The Dignified Spaces team was led by Alex Hamilton and included Fremi Arts, curating; Catalog Design, interior design; Jane McKie, creative writing; Anna Channing, medical herbalist; Marco Scerri, visual communication; Hannah Brackston, green spaces research; Nicola Murray, design of upholstery fabric and wallpapers; along with Teal Furniture Ltd.
More than eighty quiet rooms were considered and enhanced as part of the core project. The rooms are used for a range of purposes of which the most important are conversations between clinical, nursing or spiritual care staff and patients’ relatives and carers. On a practical level the rooms need to be comfortable, safe and quiet; they also need to convey that users of the rooms are being treated with dignity.
The team worked with an art and design palette, including lighting, wall colours and coverings, flooring, furniture and artworks. The project used creative community engagement strategies to inform thinking about the idea of dignity and the development of innovative approaches to interiors.
The approach was to seek connections with nature, this approach can be called biophilic design.
Hamilton and his team settled on the metaphor of walled garden to inform the design process.
To drive the biophilic design, a process of creative engagement was undertaken. The community workshops and clinical conversations involved individuals aged from four to seventy, exploring ways of considering all aspects of dignity, including how to listen, and what helps listening in clinical settings.
The workshop activity, held at Hidden Gardens, Glasgow, involved participants looking at the plants within the walled garden, selecting leaves and petals with which they made their own image using the cyanotype process. Cyanotype photography provided a direct and immediate method for image making. These pictures helped to inform the design process, wallpaper, fabric for chairs, and the overall aesthetic used in the Quiet Rooms.
Through close collaboration with Teal a unique fabric design was developed and applied to standard furniture for each of the rooms.
The Therapeutic Design and Arts Strategy for NHS Greater Glasgow and Clyde’s new South Glasgow University Hospital and Royal Hospital for Sick Children is focused on the patient pathway. The hospitals provide new state of the art healthcare facilities and high quality designed environments for a significant proportion of the population of Glasgow, and in some fields, for Scotland.

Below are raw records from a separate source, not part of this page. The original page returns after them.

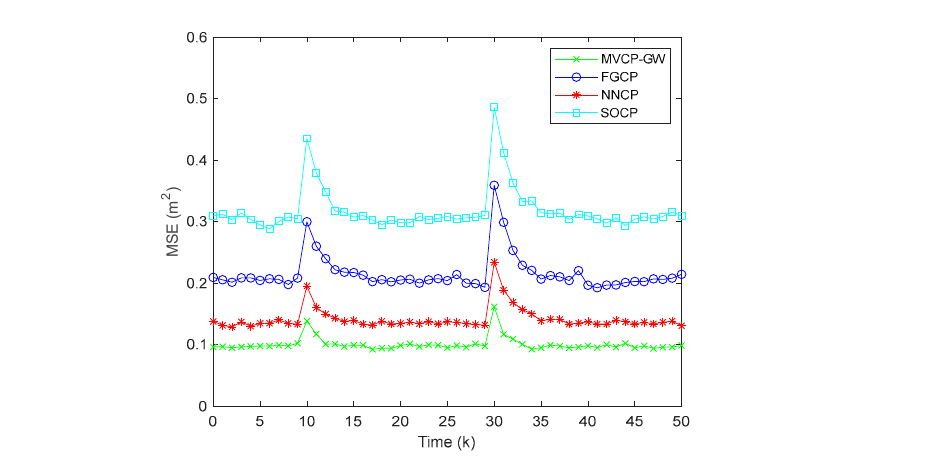
Figure 6. The relation diagram of positioning error MSE with time when encountering sudden error.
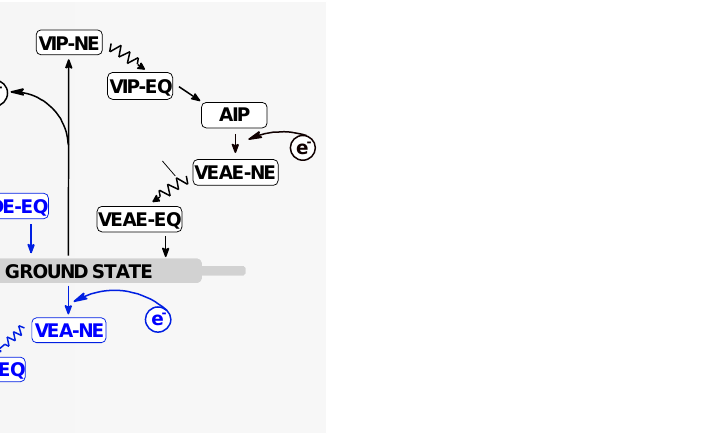
Figure 5. Graphical representation of electronic states and energie [eV] changes during the elec- tron/hole migration through ds-DNA. The abbreviations have been given in the Materials and Meth- ods section.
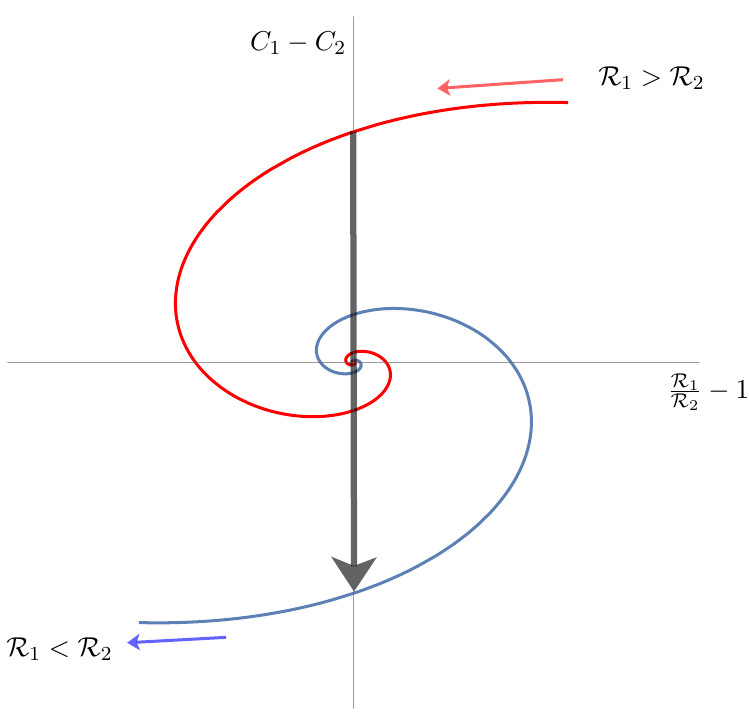
Figure 2 . The two spirals correspond to the solutions in which sphere 1 shrinks to zero in the IR (red) and to those in which sphere 2 shrinks (blue). As we cross the vertical axis, the dominant solution jumps from the red to the blue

The project brings together Children’s and Adult Acute services with existing Maternity, Neo-natal and Neurosciences services on one campus.
Ginkgo Projects’ evidence-based programme for the Therapeutic Design and Arts strategy has sought to enhance the patient experience and journey through developing creative processes and works of art and design that aim to connect patients, staff and visitors to the hospital’s social cultural and environmental context.